In: Statistics and Probability
The number of accidents per week at a hazardous intersection varies with mean 2.2 and standard deviation 1.4. The distribution takes only whole-number values, so it is certainly not normal.
A) Let x-bar be the mean number of accidents at the intersection during a year (52 weeks). What is the approximate probability that x-bar is less than 2?
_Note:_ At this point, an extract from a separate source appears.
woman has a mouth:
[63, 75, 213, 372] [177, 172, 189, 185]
B) what is the approximate probability that there are fewer than 100 accidents at the intersection in a year? Hint: re-state the events in terms of x-bar
SOLUTION:
From given data,
The number of accidents per week at a hazardous intersection varies with mean 2.2 and standard deviation 1.4. The distribution takes only whole-number values, so it is certainly not normal.
Given,
mean=2.2,
s=1.4
A) Let x-bar be the mean number of accidents at the intersection during a year (52 weeks). What is the approximate probability that x-bar is less than 2?
Let us consider
the approximate distribution of (x-bar) according to the central limit theorem
x bar ~Normal(mean=2.2, s=1.4/√52=0.19)
Now,calculating
P(x bar < 2) = P((x bar - mean) / s < (2-2.2) /0.19)
=P(Z<-1.05)
= 0.1468 (check standard normal table)
B) what is the approximate probability that there are fewer than 100 accidents at the intersection in a year? Hint: re-state the events in terms of x-bar
P(X<100) = P(x bar< 100/52)
=P(x bar<1.92)
=P(Z<(1.92-2.2)/0.19)
=P(Z< -1.47)
=0.0708 (check standard normal table)